Besteigung des RaeMaru
Nach dem Schnorcheln sind wir ein wenig rumgegammelt. Mal am Strand Muscheln suchen, mal im Meer Mama suchen, die immer noch schnorcheln war, mal im Kühlschrank die Cookies suchen. In jedem Falle hat es mich dann mal wieder unruhig gemacht, wenn zu viel Ruhe um mich rum war. Und so habe ich meine Mädels davon überzeugt, dass es eine total gute Idee ist, auf den Berg hinter uns hochzuklettern. Das Plateau oben auf dem Gifpel ist 357m hoch und heisst Raemaru Peak. Also haben wir uns wander-ready gemacht und sind losgezogen. Es war allerdings schon 16:30 Uhr und um 18:30 Uhr geht die Sonne unter. Wir mussten also zügig marschieren, um nicht in die Dämmerung zu kommen. Kleine Teaser: hat nicht geklappt. Wir waren zu spät. Das hätte der Berg doch wissen müssen…
Durch unser hohes Anfangstempo durch den sehr schönen Urwald, hatten wir Verluste zu beklagen. Nach 100 Höhenmetern ist 1/3 unseres Gebiergszuges mit Kreislaufproblemen ausgefallen und musste eine kleine Rast einlegen. Wie in Horrorfilmen empfohlen, haben wir uns selbstverständlich aufgeteilt und die übrigen 2/3 sind weiter stoisch dem Gipfel-Plateau entgegen. Die Aussichten waren wunderbar, wenn immer sich der Wald etwas lichtete und man einen Blick runter auf die Lagune erhaschen konnte. Der Wald selbst scheint sehr alt zu sein. Die Bäume sind zum Teil komplett mit Schlingpflanzen überwachsen. Der Weg besteht zu großen Teilen aus natürlichen Treppen, bestehend aus den Wurzeln der Bäume ringsum. Das ist echt hübsch! Auch ein paar Schmetterlinge kreuzen unseren Weg. Maila fragt, ob es hier auch Tiger gibt. Ich sage natrülich als verantwortungsvoller Vater „Ja!“, gefolgt von einem unfassbar schlecht immitierten Tiger-Brüllen. Kind lacht mich aus.

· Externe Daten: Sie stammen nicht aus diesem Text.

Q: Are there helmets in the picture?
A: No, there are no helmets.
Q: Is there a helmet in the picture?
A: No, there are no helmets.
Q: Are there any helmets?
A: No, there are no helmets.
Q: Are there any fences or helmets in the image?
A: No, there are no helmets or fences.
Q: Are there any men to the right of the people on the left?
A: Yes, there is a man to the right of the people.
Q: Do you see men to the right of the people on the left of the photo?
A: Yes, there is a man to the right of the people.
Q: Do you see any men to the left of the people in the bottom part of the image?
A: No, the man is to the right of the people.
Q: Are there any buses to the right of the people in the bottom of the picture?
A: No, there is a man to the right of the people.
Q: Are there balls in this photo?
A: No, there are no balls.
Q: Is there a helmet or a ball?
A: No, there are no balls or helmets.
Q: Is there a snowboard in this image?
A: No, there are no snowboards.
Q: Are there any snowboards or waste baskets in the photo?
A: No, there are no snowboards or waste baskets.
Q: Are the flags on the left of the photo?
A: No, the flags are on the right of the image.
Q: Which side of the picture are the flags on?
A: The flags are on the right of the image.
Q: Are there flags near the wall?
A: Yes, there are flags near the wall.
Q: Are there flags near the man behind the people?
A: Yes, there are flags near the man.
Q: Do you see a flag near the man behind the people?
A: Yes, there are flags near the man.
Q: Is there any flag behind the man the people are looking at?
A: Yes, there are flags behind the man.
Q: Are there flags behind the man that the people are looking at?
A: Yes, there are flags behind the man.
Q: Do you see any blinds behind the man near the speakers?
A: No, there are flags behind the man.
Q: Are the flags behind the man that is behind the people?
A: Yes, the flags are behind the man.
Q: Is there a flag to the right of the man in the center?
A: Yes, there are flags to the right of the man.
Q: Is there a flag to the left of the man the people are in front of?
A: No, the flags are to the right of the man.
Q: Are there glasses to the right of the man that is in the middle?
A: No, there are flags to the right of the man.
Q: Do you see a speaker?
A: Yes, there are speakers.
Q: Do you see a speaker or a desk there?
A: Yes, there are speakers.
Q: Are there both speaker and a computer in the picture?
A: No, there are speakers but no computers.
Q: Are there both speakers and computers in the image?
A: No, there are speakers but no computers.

Es ist zum Teil recht steil und rutschig, aber Maila macht das echt gut. Nach dem wir allerdings 20 Minuten vor dem ausgefallenen 1/3 wegmarschiert sind, wurde sie doch etwas beunruhigt. Und so haben wir etwas gewartet, bis die Freyseles wieder vollständig waren. Überraschenderweise lief es dann doch anders, als stets in Horrorfilmen, wenn man sich trennt. Und so haben wir als Familien-Seilschaft im Ganzen die 15m hohe Felswand vor dem Gipfelplateau erreicht!


Gipfelsturm
Um auf das Gipfel-Plateau zu gelangen, ist echtes Klettern erforderlich. Es gibt Haken und Seile, sowie weiter oben Tritthilfen, ähnlich denen in Klettersteigen. Mit meiner Erfahrung aus 10 Staffeln Bear Grylls habe ich die Besteigung selbstverständlich ohne Sitzgurt, Helm und Sicherungshaken in Angriff genommen! Ich musste an einer Stelle frei klettern, da ein Seil fehlte. Nach ca. 15m Klettern erreicht man die Wurzeln eines großen Baumes, an dem man sich hochziehen kann. Dann steht man auf einem ziemlich großen und komplett zugewucherten Gipfel-Plateau. Es gibt ein paar Trampelpfade, die zu allen Seiten jeweils zu einer Aussichtsebene führen. Mega schön hier oben! Und ich habe mich beim hin- und hergucken direkt verlaufen. Ernsthaft! Da oben sieht alles gleich aus und es geht überall steil bergab, teilweise 20-30 Meter. Da sieht man aber nicht direkt hin, weil alles komplett bewachsen ist. Und das Plateau ist echt groß. Schätze mal 80 auf 150 Meter, leicht ansteigend. Man sieht aus der Mitte auch die Ränder nicht. Und da es hier oben einige Bäume, Büsche und sogar ein paar Palmen gab, habe ich den Baum nicht mehr gefunden, hinter dem es zu der Felswand hinunter ging.
Aber hier kam mir wieder meine DMAX Fernseh-Ausbildung zugute. Und so wusste ich genau, was zu tun war. Ruhe bewahren, Wasser suchen und ein Lager bauen… oder nach Miri rufen.
Der Ausblick von hier oben war fantastisch! Ich glaube ich muss die große Inselüberquerung alleine machen. Die Tour dauert wohl 4 Stunden. Vielleicht wäre das eine ganz tolle Idee für morgen – dann eventuell etwas früher als 16:30 Uhr. Als meine verzweifelten Rufe vom Gipfel nach meinen Mädels erfolgreich war, habe ich auch den Baum wiedergefunden, von dem aus man in die Felswand steigen kann. Unten angekommen, wollte Maila dann auch klettern. Sie kam tatsächlich bis in ca. 6 Meter Höhe. Dann allerdings wäre es zu gefährlich für sie geworden, da die Steighilfen zu hoch für sie waren und ich konnte sie in der fast senkrechten Passage nicht hochheben. Die Vernunft der Familie hat uns auch von unten schon liebevoll zurückgewünscht. Dem hat die Zweier-Seilschaft dann selbstverständlich Folge geleistet!